Christmas was kind of a quiet blow out. He was over at my house and WATCHED as I ran around cleaning, getting presents for his family (he had none and I wasnt going to show up to that house with nothing) making food to bring to both his and my family's houses, cleaning as we were going to be having company .. all of this while he watched TV. Now, I did ask him to help me clean up so I could sit, relax and enjoy a movie with him before we had to get to sleep. He piled up some stuff next to the christmas tree and went back to resting on the couch. Keep in mind that I have strep and am on antibotics .. not feeling so good but still keeping up my cheer.

Anyway .. Christmas eve night went ok, we went to my sisters house and had a nice visit. Came home Christmas eve night and he wanted to .. be intimate. I asked if we could just cuddle given that I am sick and was worn out from the day. He pouted, and told me ok I guess.

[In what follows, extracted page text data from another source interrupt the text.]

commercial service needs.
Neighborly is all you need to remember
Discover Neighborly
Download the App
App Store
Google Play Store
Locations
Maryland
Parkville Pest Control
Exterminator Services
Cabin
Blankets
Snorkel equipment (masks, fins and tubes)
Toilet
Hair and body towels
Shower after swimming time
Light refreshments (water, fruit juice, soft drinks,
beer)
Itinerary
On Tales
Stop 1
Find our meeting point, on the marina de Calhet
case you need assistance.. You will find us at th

I have a 2 year old daughter, when my boyfriend comes to stay the night he sleeps on the couch. The christmas tree is in the living room. She wakes up and comes out for 'Santa Time' I tired to wake him up 3 times. He rolled over and said he was tired still. My daughter tried to give him a hug and tell him thank you for the gift and he didnt even budge. I sat there taking pictures of my daughter opening all of her gifts alone .. while he was snoring on the couch. After the presents I went to the kitchen to make Christmas breakfast .. still he snored. I brought him breakfast he woke up for that, at it set it on the coffee table and proceeded to go back to sleep. He did not wake up until I told him that we had to leave in 20 minutes if we were going to see his mother for Christmas.

I spent time with his mom and hung out at her house for about 2 hours before my daughter and I left. He left to go hang out with his friends. I went back to my sisters and opened more presents there.

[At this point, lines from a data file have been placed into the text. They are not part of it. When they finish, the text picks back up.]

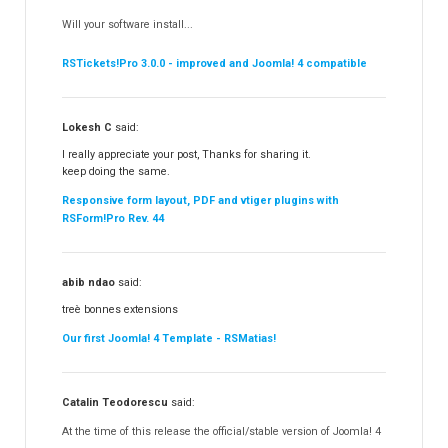
RSContact!
12
Will your software install...
RSBooking!
10
RSTickets!Pro 3.0.0 - improved and Joomla! 4 compatible
Lokesh C
said:
I really appreciate your post, Thanks for sharing it.
keep doing the same.
Responsive form layout, PDF and vtiger plugins with
RSForm!Pro Rev. 44
abib ndao
said:
treè bonnes extensions
Our first Joomla! 4 Template - RSMatias!
Catalin Teodorescu
said:
At the time of this release the official/stable version of Joomla! 4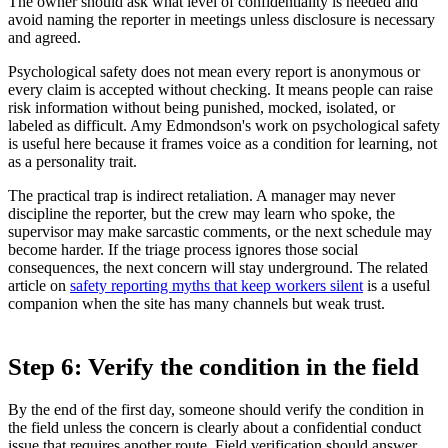
The owner should ask what level of confidentiality is needed and
avoid naming the reporter in meetings unless disclosure is necessary
and agreed.
Psychological safety does not mean every report is anonymous or
every claim is accepted without checking. It means people can raise
risk information without being punished, mocked, isolated, or
labeled as difficult. Amy Edmondson's work on psychological safety
is useful here because it frames voice as a condition for learning, not
as a personality trait.
The practical trap is indirect retaliation. A manager may never
discipline the reporter, but the crew may learn who spoke, the
supervisor may make sarcastic comments, or the next schedule may
become harder. If the triage process ignores those social
consequences, the next concern will stay underground. The related
article on
safety reporting myths that keep workers silent
is a useful
companion when the site has many channels but weak trust.
Step 6: Verify the condition in the field
By the end of the first day, someone should verify the condition in
the field unless the concern is clearly about a confidential conduct
issue that requires another route. Field verification should answer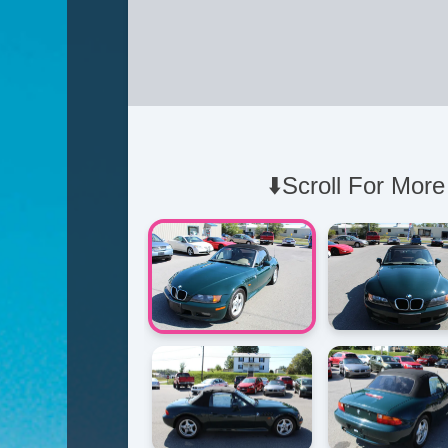
⬇️Scroll For More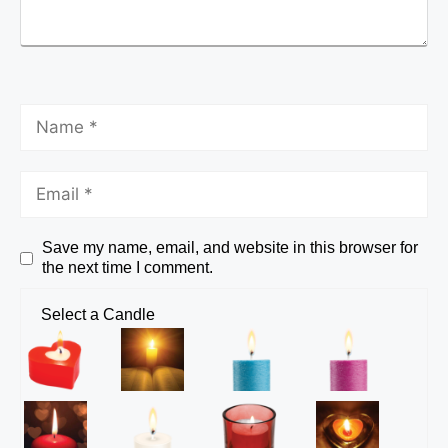
Save my name, email, and website in this browser for
the next time I comment.
Select a Candle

Here is the question, I was VERY mad about the sleeping through christmas thing and not helping when I asked him to. He says that he wants to be a father to my child but he isnt acting like it. I want to know if this is something that I should break up over or if I should just take it down to a casual dating thing (in which case he wont be spending time with my daughter). I am not happy with the way he behaved. I dont want to rush to break up with him ... but I feel like ... I dont need another kid .. I need someone who wants to do this stuff with me ..

I dont know, I am soo sorry for the novel .. but I am very torn. We do have a good time together but he doesnt seem to understand that my child comes first and always will. He says he wants to parent, he wants to make a life .. but he is acting very selfishly ..

Tell me what you guys think, break up .. or take it to a more casual level.